I know we've chatted a bit about this and I want to share that I am neither for/nor against making this or any of the related changes from a code perspective at the moment. I went ahead and left some basic comments on @kaushalmahi12's draft and don't have too many suggestions at this point.
It seems like there is some confusion around the use case for this feature; while I appreciate how detailed this RFC is (wow!), I don't know if you can point to some other issues or comments which ask for something like this?
Looking this over again, several of us have pointed out that "sandbox" is probably the wrong name. Besides implying incorrectly that it has something to do with testing or with security, it doesn't explicitly mention that it is about resources or groups of users. I like @reta's suggestion of "resource limits group".
Based on the latest discussion on this, We have come to a conclusion that this problem consists of following independent subproblems
- Rule based matching/tagging of the incoming requests
- Sandbox need not have attributes defined as the attributes only serves the purpose of tagging the incoming requests.

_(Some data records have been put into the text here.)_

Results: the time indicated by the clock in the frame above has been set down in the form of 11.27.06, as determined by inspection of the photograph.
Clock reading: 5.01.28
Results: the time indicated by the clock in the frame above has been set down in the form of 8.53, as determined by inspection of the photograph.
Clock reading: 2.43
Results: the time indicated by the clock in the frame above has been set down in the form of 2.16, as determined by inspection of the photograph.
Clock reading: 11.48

Hence it makes more sense to have that entity separate. **We will create two separate entities, 1. for enforcing the resource limits and 2. for defining the rules.

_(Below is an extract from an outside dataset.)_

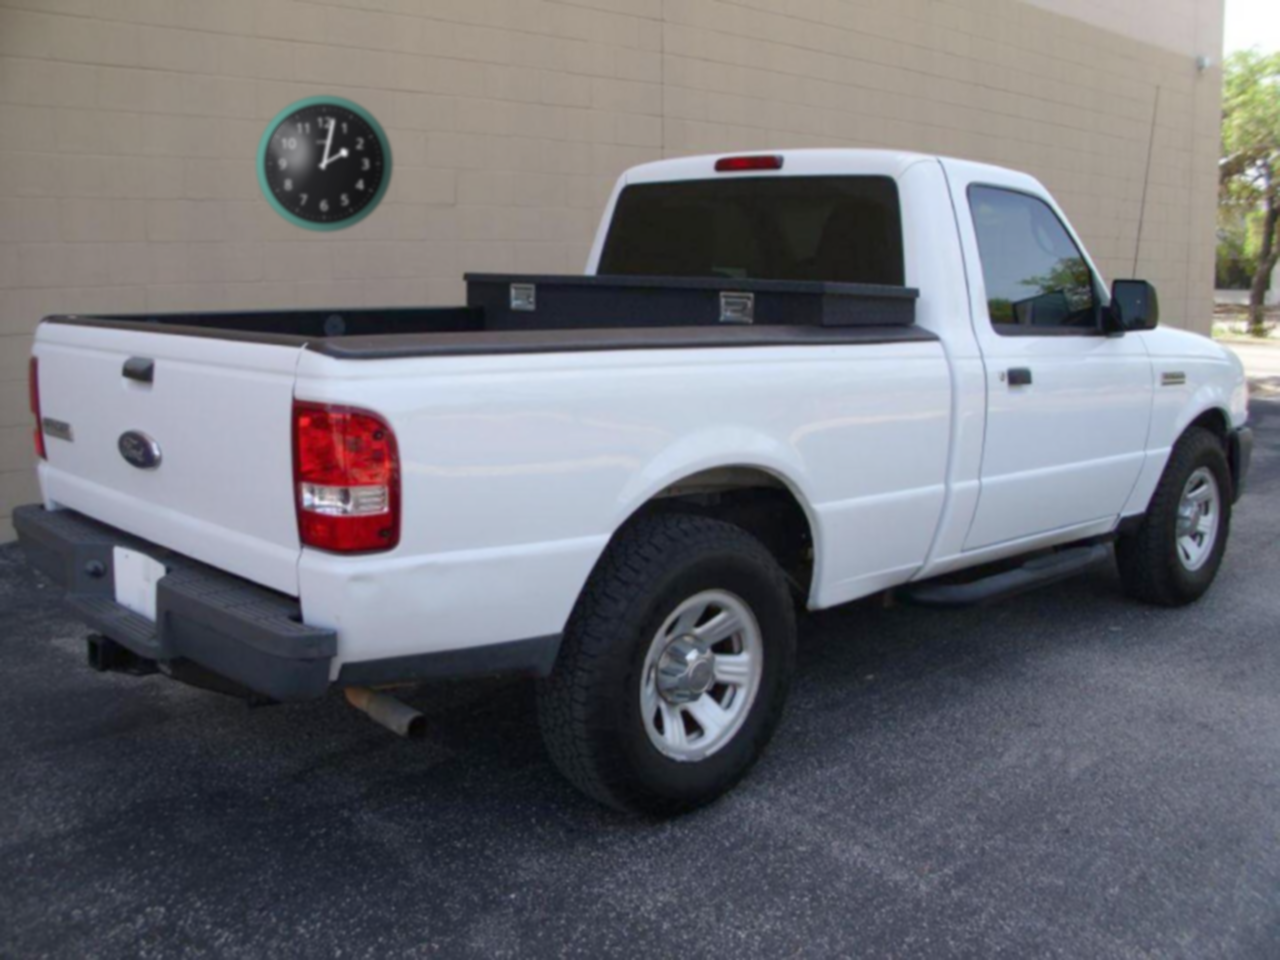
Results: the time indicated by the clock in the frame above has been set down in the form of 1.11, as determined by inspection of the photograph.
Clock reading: 2.02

- Tracking and Monitoring (This will include cancellations)
Based on the discussion with folks we had decided to move the APIs to a plugin due to following reasons
- Not to pollute the core code with feature specific APIs
We will make it as a core plugin due to following reasons
- Since this feature sits majorly in core as the tracking and cancellation logic will reside in the core.
- Fundamental constructs for this feature
QueryGroup
is also residing in core because of the tracking and cancellation. - It would be hard to correlate the feature if the partial changes are in core and partial in plugin.
- We don;t expect iterative deleopment happening on the plugin side.
@kaushalmahi12 Should it be a module? If the reasons to separate it from the core code are for modularity/architectural reasons, but the majority of the feature actually sits in the core, then it sounds like a module might be a better fit. There are two major differences between a module and a plugin:
- Modules use the same classloader of core, whereas each plugin gets its own classloader
- Modules are installed by default with no reasonable way for users to opt-out of them
This plugin appears to have no new dependencies, so I'm not sure the classloader difference is important. The other point is an important difference though. Are there cases where you would not want this feature to be installed?
@andrross These are important facts to consider when making the decision to move the feature into a plugin/module. I think it might not make sense for all users since this feature will need enablement so the code might sit dead in the artifact. If that is fine with the community then It should be fine to move it to a module. @andrross What are your thoughts on this ?
code might sit dead in the artifact
Core plugins are in the min distribution artifact. They aren't loaded into the JVM unless installed, but the overhead of loading these classes is likely negligible.
feature will need enablement
If the act of installing the plugin is the enablement mechanism, then a plugin is probably the right place because then you'd have to build some other enabling mechanism.
@msfroh What do you think regarding plugin vs module here?